In the previous paragraphs three meta-models have been reviewed by use of multiple sources. In this paragraph there is a table, see table 3, for an overview of the different limitations of the meta-models.

Table 3: Weaknesses Business Models

By using this table and the previous paragraphs, it is possible to identify the weaknesses of the meta-models based on the literature review. As shown in Table 3 there is no clear ‘winning’ model. It is remarkable that both Business Model Canvas and the Model of Johnson et al. miss the notion of competitive strategy. This is consistent with our findings in paragraph 2.5: only Chesbrough et al. include the competitive notion. Secondly, none of the models are presumed to have proper risk identification. This is remarkable while entrepreneurship is about taking calculated risks. Furthermore, all of these meta-models seem to have some visualization issues according to the literature sources. This seems rather strange as, for example, Business Model Canvas is described as a conceptual tool designed to help businesses to discuss, map, design and (re-)invent (new) business models (Osterwalder and Pigneur 2010).

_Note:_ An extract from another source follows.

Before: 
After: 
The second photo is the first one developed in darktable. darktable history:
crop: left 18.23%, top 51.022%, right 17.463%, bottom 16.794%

This implies that the Business Model Canvas has strong visualization capabilities. Osterwalder and Pigneur (2010) however, state in their book that the concept is easy to use and visualize. This visualization point feels a little arbitrary based on personal preferences.

Furthermore, in the review of Chesbrough it is mentioned that: ‘organizations need to identify internal leaders for business model to be successful’. These topics are also not covered by both the Business Model Canvas and the model of Johnson. In the literature on these models, there is no mention of this.. So this point should also be added as a weakness of Business Model Canvas and the model of

Johnson. Moreover, this is also the case for the notion of the change culture of a company. In the review of Chesbrough, this point comes forward as well. Again Business Model Canvas and model of Johnson do not mention this subject, and should be added for both models to the review as well. Finally, there is identified a threat for superficial answers when using the Business Model Canvas. It is not unthinkable that this is also the case for the other two models, due to the nature of meta-models. Although, in literature, the threats of superficial answers given when using the meta-model of Johnson and the meta-model of Chesbrough are not discussed. This point should also be added as a possible weakness for these models as well.